→ Prompt: Please copy out the living organ donor bill summary in full, word for word.

→ Page excerpt:

********************

S-1552-119
Placed on Senate Legislative Calendar under General Orders. Calendar No. 352.
Sponsored by Tom Cotton (R-AR)
What it does
This bill would prohibit life, disability, and long-term care insurance carriers from denying, canceling, varying premiums, or otherwise restricting coverage based solely on an individual's status as a living organ donor. It would also clarify that recovery from organ-donation surgery qualifies as a "serious health condition" under the Family and Medical Leave Act (FMLA), entitling eligible employees to job-protected leave. Additionally, the Department of Health and Human Services would be required to update its public educational materials on living organ donation to include information about donation benefits, risks, and the bill's new insurance protections.
Who benefits
Current and prospective living organ donors — approximately 6,000–7,000 people per year in the U.S. — who may currently face insurance penalties or denial. Organ transplant recipients who may benefit from a larger pool of willing donors. Employers and HR departments who would receive clearer federal guidance on FMLA obligations. Patients on organ transplant waiting lists (over 100,000 as of 2025), who could benefit if the bill encourages more people to donate. Advocacy organizations focused on organ donation awareness.

********************

→ Data to examine:
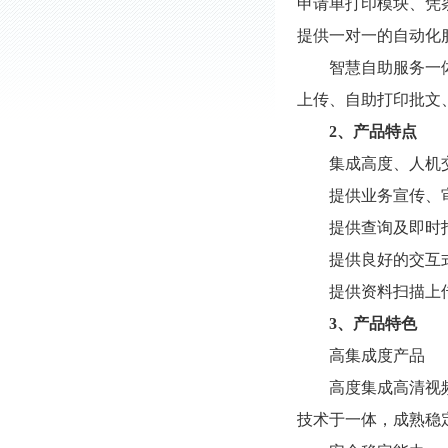
申请单打印模块、凭
提供一对一的自动化
智慧自助服务一
上传、自助打印批文
2
、产品特点
集成高度、人机
提供业务宣传、
提供查询及即时
提供良好的交互
提供资料扫描上
3
、产品特色
高集成度产品
高度集成高清视
技术于一体，成熟稳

********************

→ Your response:
S-1552-119
Placed on Senate Legislative Calendar under General Orders. Calendar No. 352.
Sponsored by Tom Cotton (R-AR)
What it does
This bill would prohibit life, disability, and long-term care insurance carriers from denying, canceling, varying premiums, or otherwise restricting coverage based solely on an individual's status as a living organ donor. It would also clarify that recovery from organ-donation surgery qualifies as a "serious health condition" under the Family and Medical Leave Act (FMLA), entitling eligible employees to job-protected leave. Additionally, the Department of Health and Human Services would be required to update its public educational materials on living organ donation to include information about donation benefits, risks, and the bill's new insurance protections.
Who benefits
Current and prospective living organ donors — approximately 6,000–7,000 people per year in the U.S. — who may currently face insurance penalties or denial. Organ transplant recipients who may benefit from a larger pool of willing donors. Employers and HR departments who would receive clearer federal guidance on FMLA obligations. Patients on organ transplant waiting lists (over 100,000 as of 2025), who could benefit if the bill encourages more people to donate. Advocacy organizations focused on organ donation awareness.